A complaint alleging that Sen. Thad Cochran (R-MS) was living in a illegal apartment in Washington DC was filed by Phil Kerpen, an influential conservative activist in the efforts to overturn Obamacare.
In a since deleted tweet, Kerpen asked the Washington DC Department of Consumer and Regulatory Affairs (DCRA) “@dcra Is there a legal basement rental unit at 218 Maryland Ave NE?.” According to Matt Orlins of DCRA who provided a screen shot of the tweet, “Generally, it is not our policy to release the names of complainants. In this case, the original complaint came through via Twitter, which is public.”

Cochran is currently in a very close primary against Tea Party hopeful State Sen. Chris McDaniel. The election, which is next week, has gotten increasingly dirty as both sides have exchanged a number of negative ads. It crescendoed when Clayton Kelly, a pro-McDaniel blogger, broke into the nursing home where Cochran's bedridden wife lives and took pictures of her. He has since been arrested along with several co-conspirators, including a McDaniel volunteer and a former radio co-host of McDaniel. The McDaniel campaign has strongly denied any link to the break-in or to Kelly.
The complaint, which was first reported by Matt Boyle of Breitbart News claims that Cochran aide Kay Webber, who rents a basement apartment in her Capitol Hill row house to the Senator. The allegation is that Webber has never registered her home with city government to be registered for commercial purposes. If guilty, it’s a civil violation that would be punished with a fine of up to $2000.
Kerpen currently runs a group called American Commitment. Prior to that, he spent years as a vice president at the influential conservative non-profit Americans for Prosperity. On Twitter, Kerpen made clear that this was a "[s]imple inquiry, not a complaint." He went on to say that his "tweet was deleted because @DCRA said on they prefer not to discuss investigations on Twitter."

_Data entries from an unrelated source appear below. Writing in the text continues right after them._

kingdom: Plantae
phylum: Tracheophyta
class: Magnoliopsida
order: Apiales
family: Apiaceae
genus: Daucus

In an email exchange with The Daily Beast, Kerpen said he was simply curious. "I figured why not simply ask and find out. I thought it would be a simple yes or no question whether the required permits are on file - if I got a reply at all," he said. "It did not occur to me that it would result in an investigation." Kerpen went on to note that he has no involvement in the primary. This is simply a case where curiosity didn't kill the cat, it just meant the conservative activist inadvertantly filed a complaint with DC city government.